#### [Activity]
Reproduce every one of the lines below word for word and in the same order, leaving out the pictures.
+++++
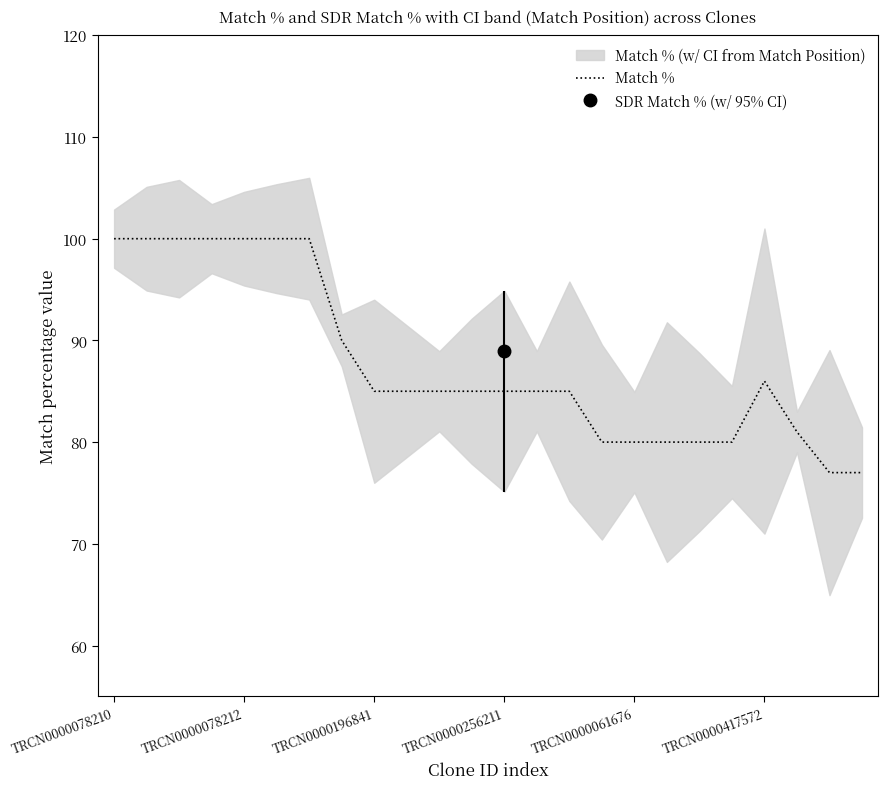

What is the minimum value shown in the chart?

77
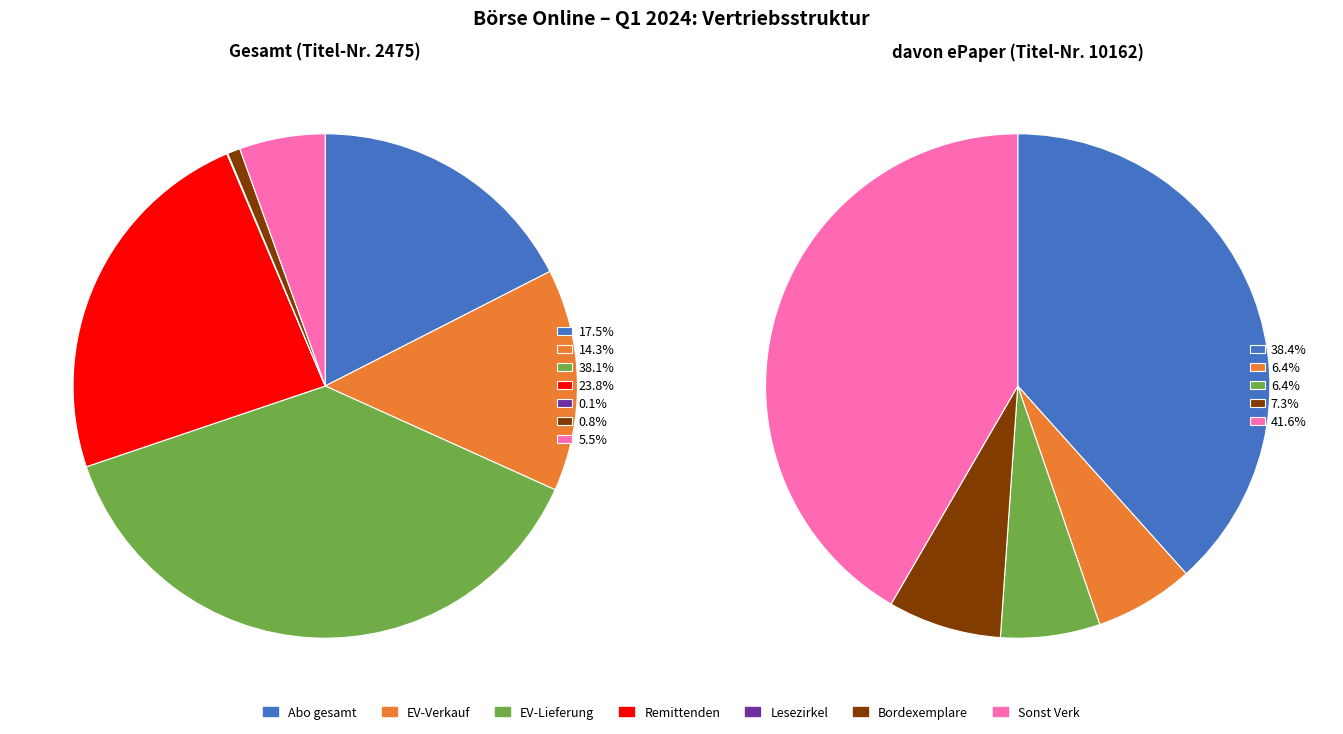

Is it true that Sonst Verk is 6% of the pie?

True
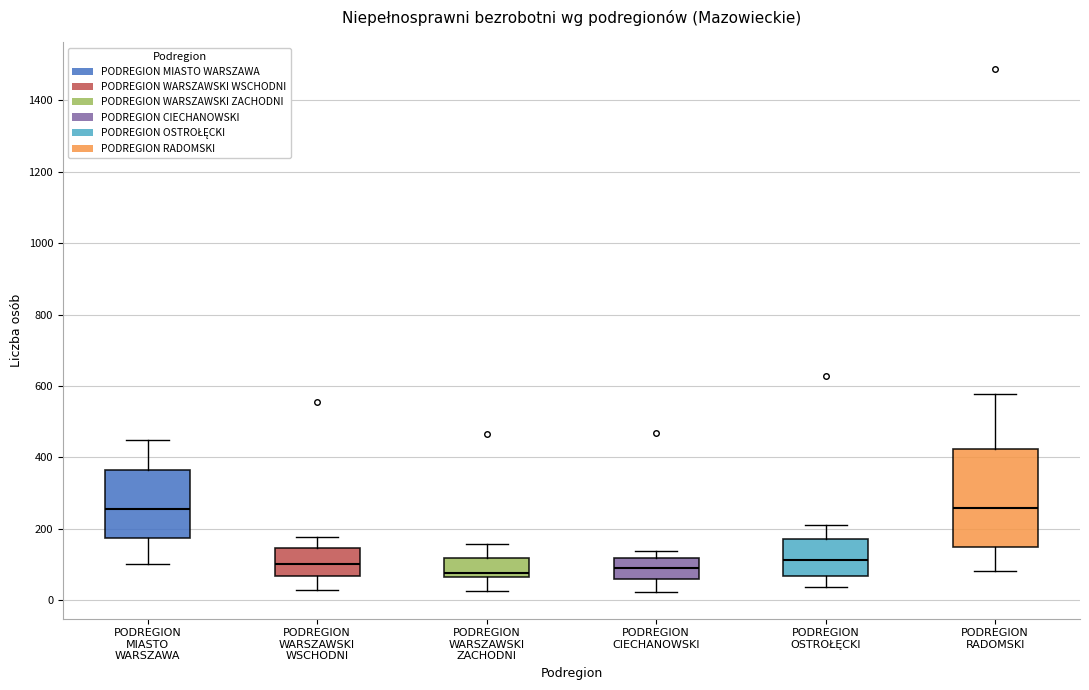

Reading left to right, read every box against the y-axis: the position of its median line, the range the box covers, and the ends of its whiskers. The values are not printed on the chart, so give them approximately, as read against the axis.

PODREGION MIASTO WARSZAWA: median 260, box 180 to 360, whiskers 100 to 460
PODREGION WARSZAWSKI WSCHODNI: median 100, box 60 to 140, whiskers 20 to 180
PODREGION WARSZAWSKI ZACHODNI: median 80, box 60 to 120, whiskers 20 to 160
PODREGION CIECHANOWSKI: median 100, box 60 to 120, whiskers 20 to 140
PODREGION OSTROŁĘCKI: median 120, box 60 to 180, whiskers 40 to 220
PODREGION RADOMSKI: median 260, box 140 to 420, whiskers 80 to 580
+++++
#### [Exercise response]
What is the minimum value shown in the chart?

77

Is it true that Sonst Verk is 6% of the pie?

True

Reading left to right, read every box against the y-axis: the position of its median line, the range the box covers, and the ends of its whiskers. The values are not printed on the chart, so give them approximately, as read against the axis.

PODREGION MIASTO WARSZAWA: median 260, box 180 to 360, whiskers 100 to 460
PODREGION WARSZAWSKI WSCHODNI: median 100, box 60 to 140, whiskers 20 to 180
PODREGION WARSZAWSKI ZACHODNI: median 80, box 60 to 120, whiskers 20 to 160
PODREGION CIECHANOWSKI: median 100, box 60 to 120, whiskers 20 to 140
PODREGION OSTROŁĘCKI: median 120, box 60 to 180, whiskers 40 to 220
PODREGION RADOMSKI: median 260, box 140 to 420, whiskers 80 to 580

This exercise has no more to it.